▸ DATA EXCERPT
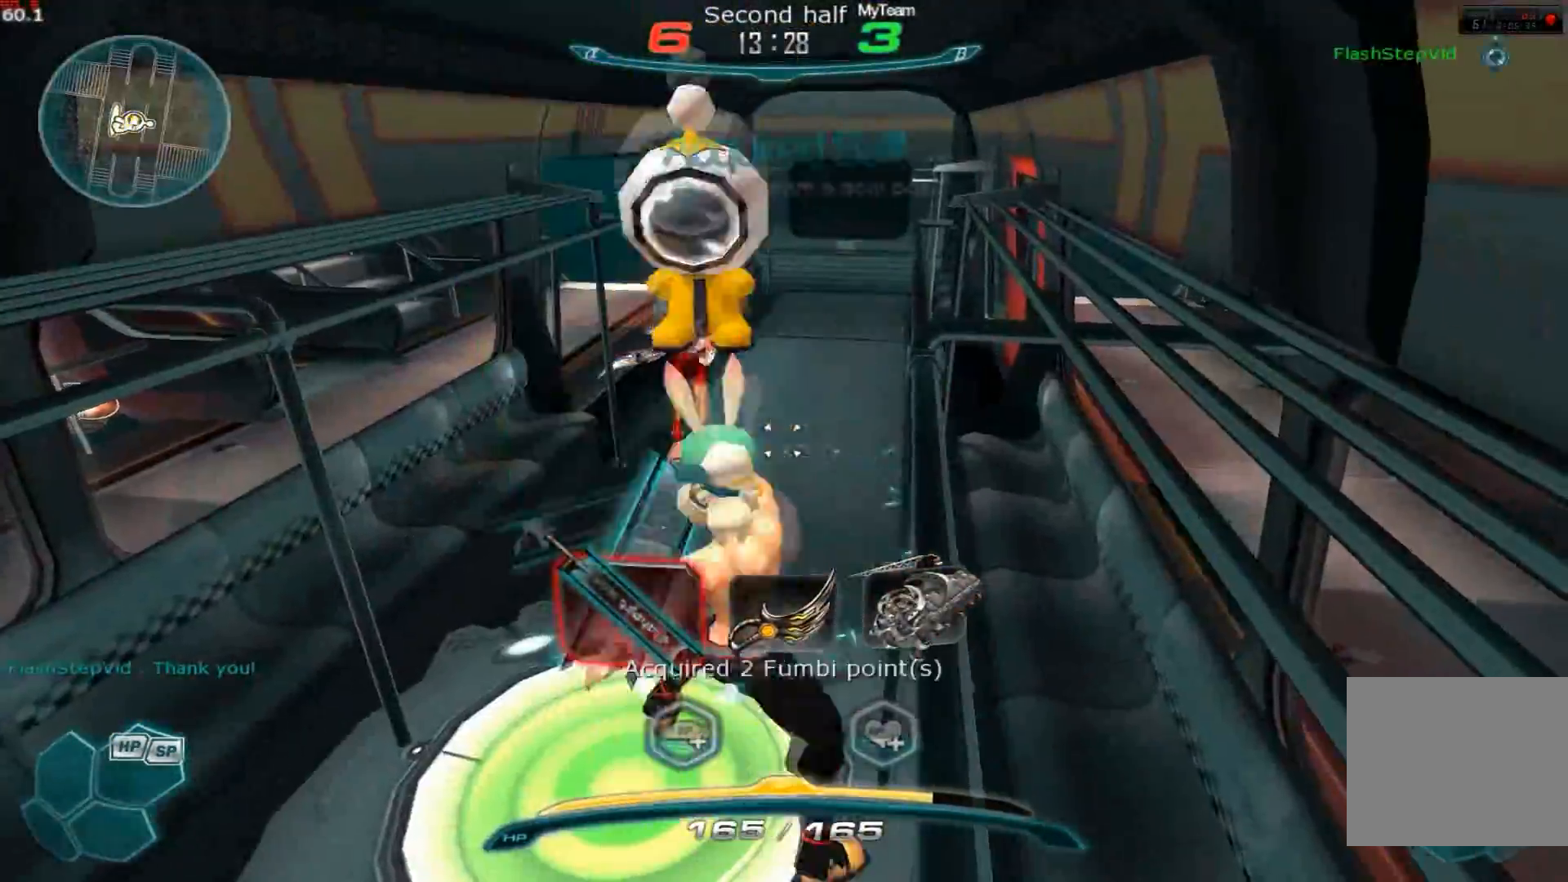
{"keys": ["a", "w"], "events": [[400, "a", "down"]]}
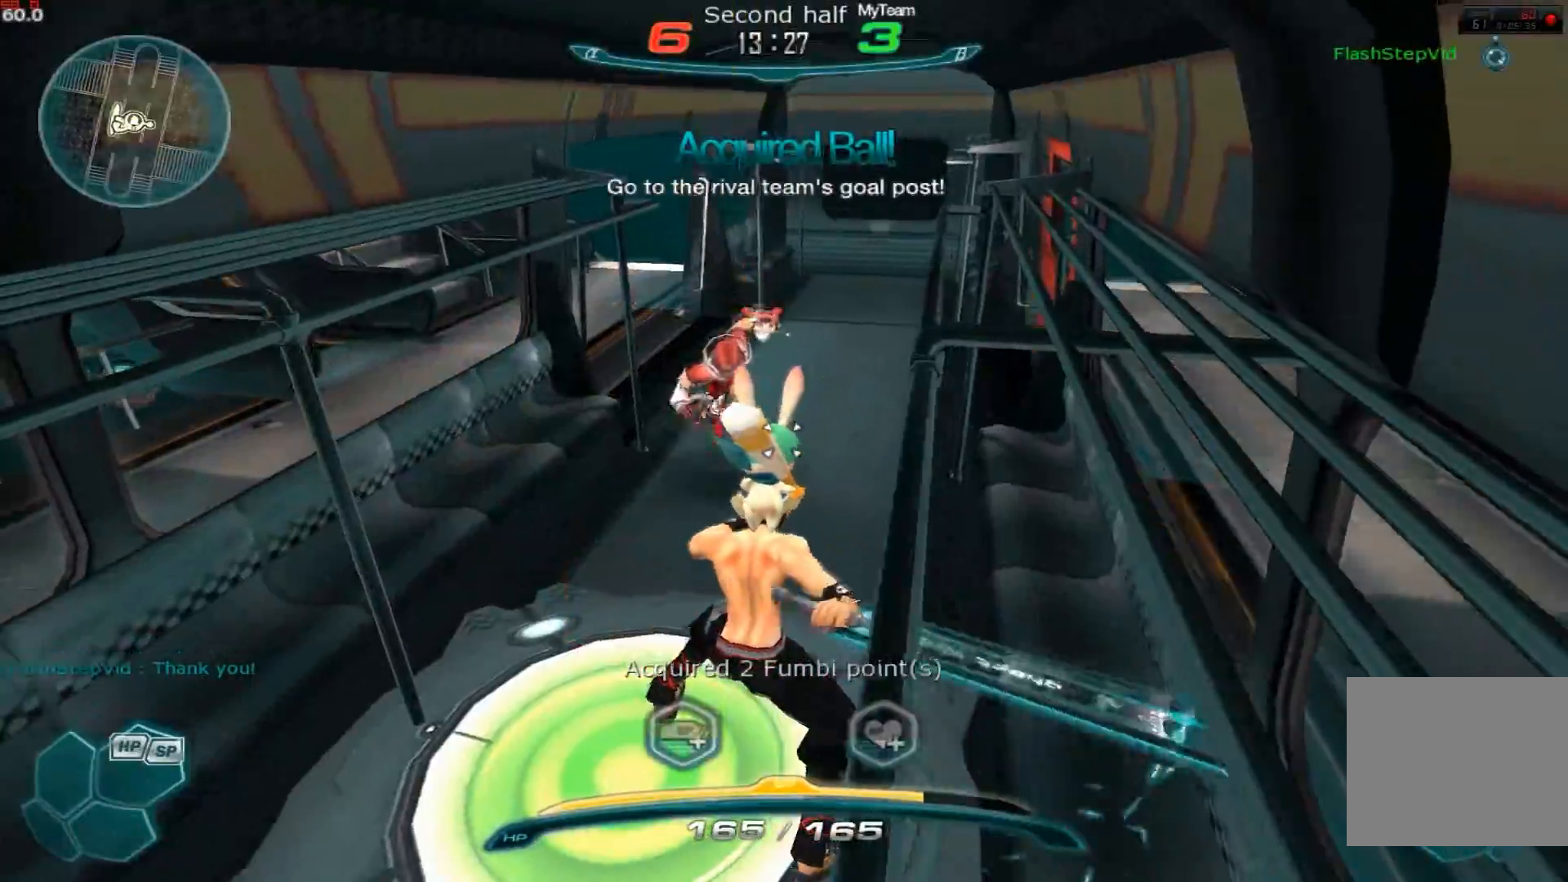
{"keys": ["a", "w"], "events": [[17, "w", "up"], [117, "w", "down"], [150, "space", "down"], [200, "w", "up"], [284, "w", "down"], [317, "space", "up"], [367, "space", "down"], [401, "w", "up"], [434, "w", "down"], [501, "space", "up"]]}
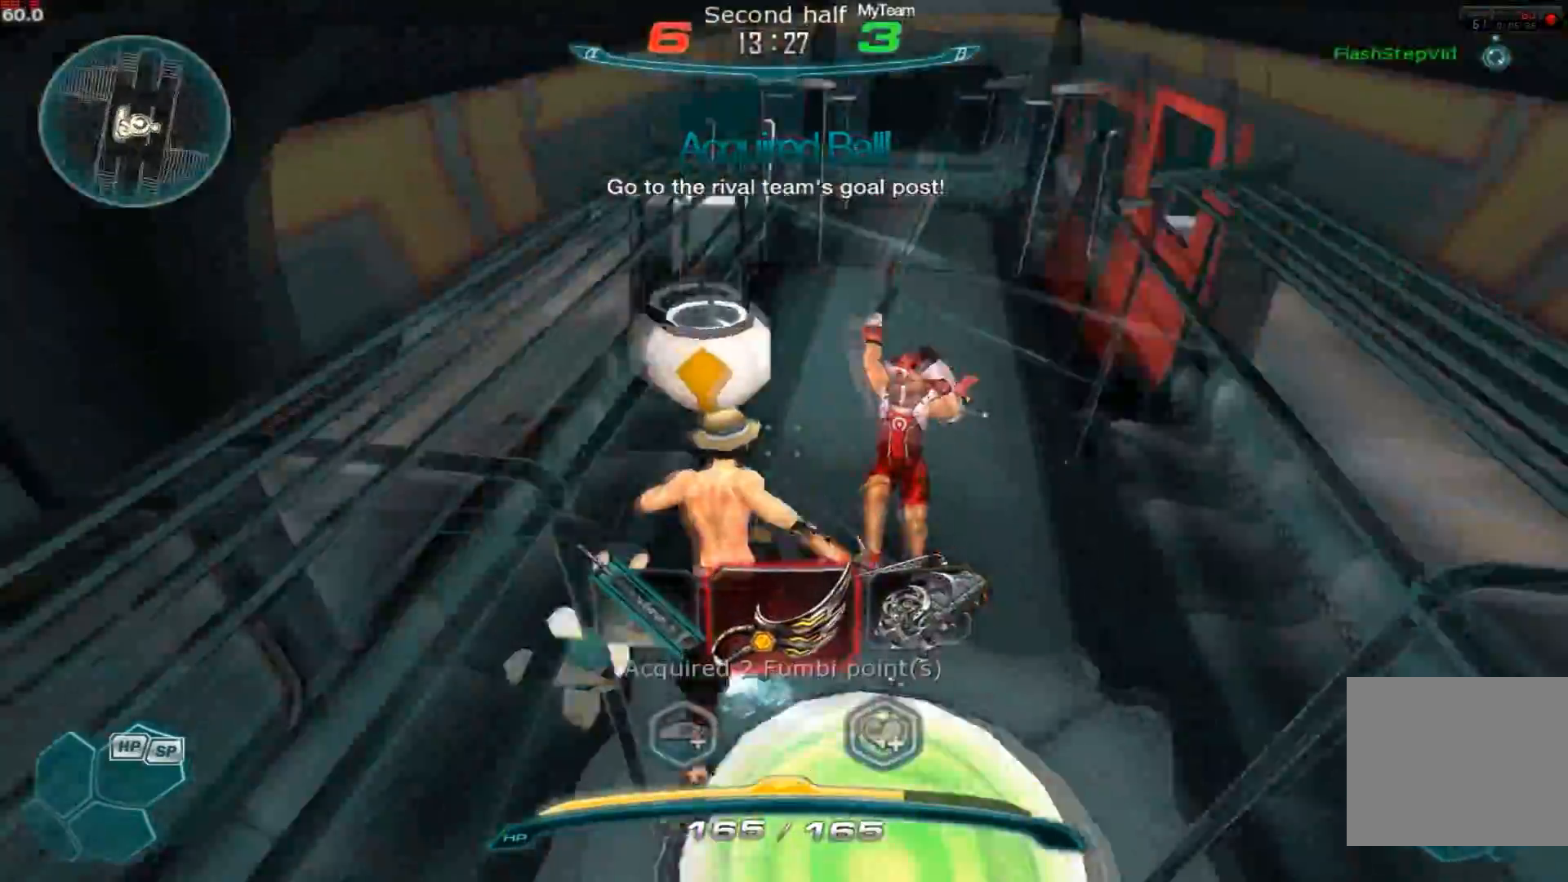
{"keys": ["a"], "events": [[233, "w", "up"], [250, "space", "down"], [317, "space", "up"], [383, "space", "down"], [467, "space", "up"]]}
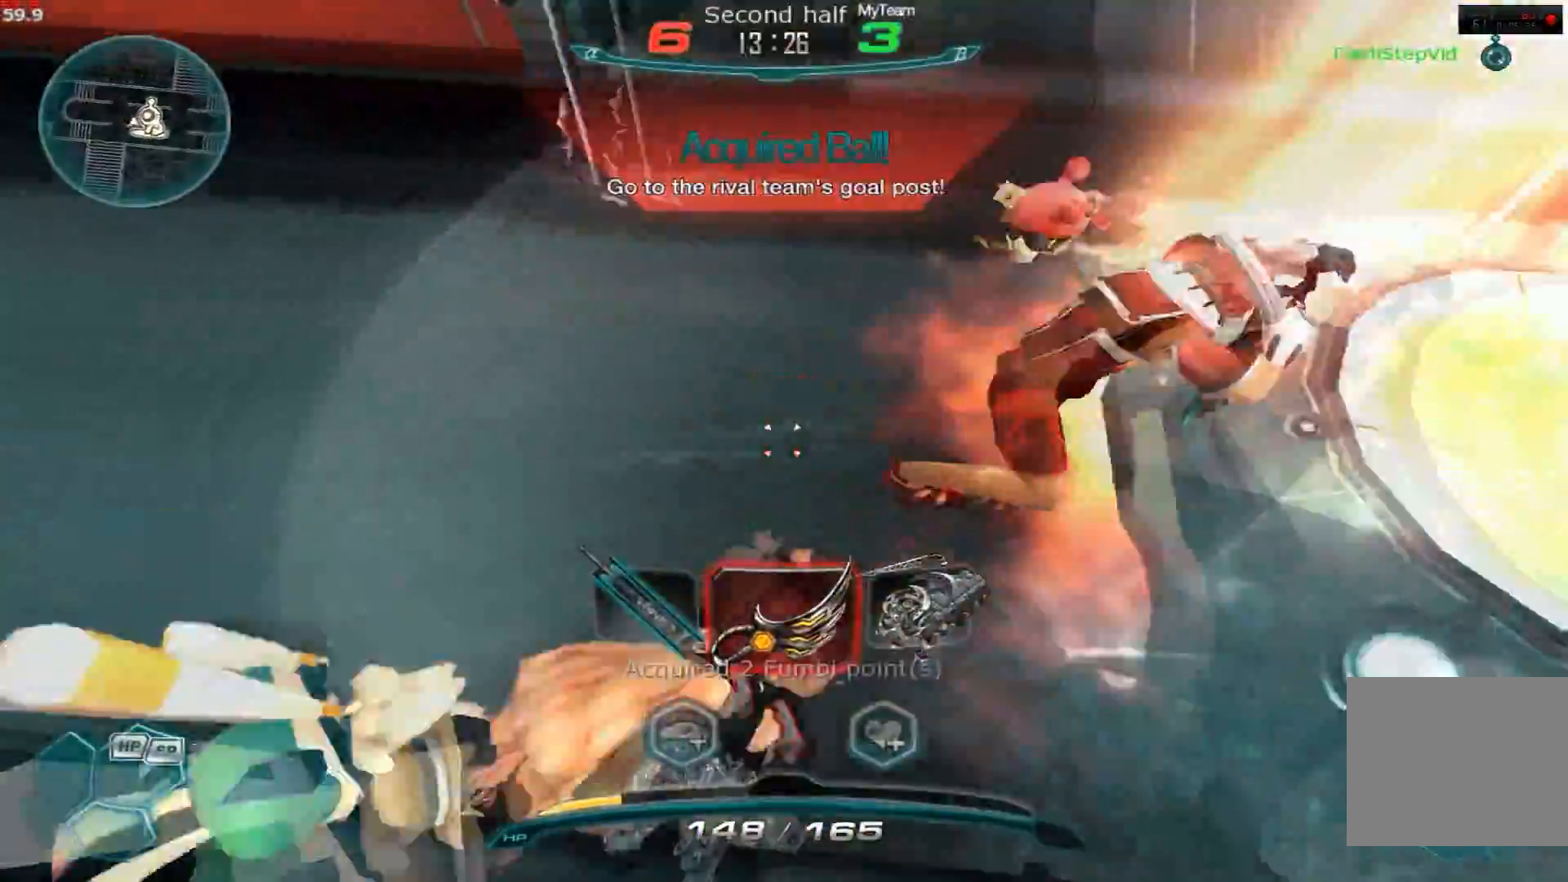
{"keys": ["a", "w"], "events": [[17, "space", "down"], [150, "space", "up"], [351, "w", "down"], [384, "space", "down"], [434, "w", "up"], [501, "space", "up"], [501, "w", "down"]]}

▸ EXERCISE AIM
Look through the data and show every line containing "space".

▸ SOLUTION FOR THIS TASK
{"keys": ["a", "w"], "events": [[17, "w", "up"], [117, "w", "down"], [150, "space", "down"], [200, "w", "up"], [284, "w", "down"], [317, "space", "up"], [367, "space", "down"], [401, "w", "up"], [434, "w", "down"], [501, "space", "up"]]}
{"keys": ["a"], "events": [[233, "w", "up"], [250, "space", "down"], [317, "space", "up"], [383, "space", "down"], [467, "space", "up"]]}
{"keys": ["a", "w"], "events": [[17, "space", "down"], [150, "space", "up"], [351, "w", "down"], [384, "space", "down"], [434, "w", "up"], [501, "space", "up"], [501, "w", "down"]]}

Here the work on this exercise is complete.